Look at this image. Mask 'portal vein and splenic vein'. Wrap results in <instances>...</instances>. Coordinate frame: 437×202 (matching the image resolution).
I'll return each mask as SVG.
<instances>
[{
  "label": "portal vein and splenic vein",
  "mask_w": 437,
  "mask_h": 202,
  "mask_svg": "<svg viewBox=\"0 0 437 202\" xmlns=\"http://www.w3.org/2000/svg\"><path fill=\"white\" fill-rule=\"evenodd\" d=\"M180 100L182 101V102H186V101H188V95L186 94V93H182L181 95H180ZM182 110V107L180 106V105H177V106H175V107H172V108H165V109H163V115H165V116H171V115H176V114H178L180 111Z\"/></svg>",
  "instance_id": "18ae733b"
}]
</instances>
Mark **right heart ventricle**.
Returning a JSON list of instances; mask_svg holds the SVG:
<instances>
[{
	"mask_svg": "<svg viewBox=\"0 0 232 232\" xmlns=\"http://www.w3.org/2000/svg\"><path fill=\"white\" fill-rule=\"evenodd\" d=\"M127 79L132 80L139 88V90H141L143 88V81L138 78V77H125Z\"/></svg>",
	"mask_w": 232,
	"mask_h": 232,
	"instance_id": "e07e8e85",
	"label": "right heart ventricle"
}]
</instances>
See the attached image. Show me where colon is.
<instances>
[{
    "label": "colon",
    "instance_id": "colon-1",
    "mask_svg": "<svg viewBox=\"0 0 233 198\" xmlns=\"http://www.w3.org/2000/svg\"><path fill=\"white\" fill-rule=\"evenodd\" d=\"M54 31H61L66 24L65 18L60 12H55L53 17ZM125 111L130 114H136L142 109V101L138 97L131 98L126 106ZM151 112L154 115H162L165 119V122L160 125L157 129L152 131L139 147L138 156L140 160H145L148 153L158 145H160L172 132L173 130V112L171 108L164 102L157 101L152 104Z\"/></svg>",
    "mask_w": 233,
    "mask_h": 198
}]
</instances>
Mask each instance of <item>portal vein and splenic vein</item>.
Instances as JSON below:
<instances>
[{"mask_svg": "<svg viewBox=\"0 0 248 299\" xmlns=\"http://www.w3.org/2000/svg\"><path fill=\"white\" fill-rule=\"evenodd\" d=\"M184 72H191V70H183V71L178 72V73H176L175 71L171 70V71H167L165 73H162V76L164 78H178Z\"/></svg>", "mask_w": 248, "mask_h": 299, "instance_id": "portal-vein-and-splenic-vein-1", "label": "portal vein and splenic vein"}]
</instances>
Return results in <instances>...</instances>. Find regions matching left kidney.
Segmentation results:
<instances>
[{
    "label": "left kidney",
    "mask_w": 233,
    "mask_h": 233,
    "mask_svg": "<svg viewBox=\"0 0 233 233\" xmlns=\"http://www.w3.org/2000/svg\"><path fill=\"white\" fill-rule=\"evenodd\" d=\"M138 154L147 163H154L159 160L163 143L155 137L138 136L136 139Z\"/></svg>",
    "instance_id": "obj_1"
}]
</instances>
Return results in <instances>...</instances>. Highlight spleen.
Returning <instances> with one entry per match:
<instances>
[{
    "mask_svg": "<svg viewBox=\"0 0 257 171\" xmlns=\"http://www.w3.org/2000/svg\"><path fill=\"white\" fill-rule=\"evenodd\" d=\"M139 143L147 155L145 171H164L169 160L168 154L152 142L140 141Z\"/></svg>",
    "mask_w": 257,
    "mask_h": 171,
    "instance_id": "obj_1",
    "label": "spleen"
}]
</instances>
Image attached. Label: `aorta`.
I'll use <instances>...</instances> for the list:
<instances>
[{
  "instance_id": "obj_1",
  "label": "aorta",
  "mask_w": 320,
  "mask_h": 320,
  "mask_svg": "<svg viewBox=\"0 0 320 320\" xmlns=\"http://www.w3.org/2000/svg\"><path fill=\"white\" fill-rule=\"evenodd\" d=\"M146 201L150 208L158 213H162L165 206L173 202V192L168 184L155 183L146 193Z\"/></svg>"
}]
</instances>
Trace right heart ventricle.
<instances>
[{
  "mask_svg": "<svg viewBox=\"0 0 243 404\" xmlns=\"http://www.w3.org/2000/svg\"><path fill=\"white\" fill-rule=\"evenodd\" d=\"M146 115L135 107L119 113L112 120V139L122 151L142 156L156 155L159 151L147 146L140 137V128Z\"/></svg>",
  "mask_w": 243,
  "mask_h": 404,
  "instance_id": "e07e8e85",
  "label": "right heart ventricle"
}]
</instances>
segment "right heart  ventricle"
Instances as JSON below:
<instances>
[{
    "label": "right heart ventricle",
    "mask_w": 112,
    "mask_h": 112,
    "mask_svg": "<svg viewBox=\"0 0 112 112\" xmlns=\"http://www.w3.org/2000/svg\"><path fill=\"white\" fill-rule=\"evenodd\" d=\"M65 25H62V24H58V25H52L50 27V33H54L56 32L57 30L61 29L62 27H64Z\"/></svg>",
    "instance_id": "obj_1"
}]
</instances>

* WHAT IS REQUIRED *
Locate each line in the records above that contains the string "aorta". Copy every such line in full.

* TASK ANSWER *
Image attached. Label: `aorta`.
  "label": "aorta",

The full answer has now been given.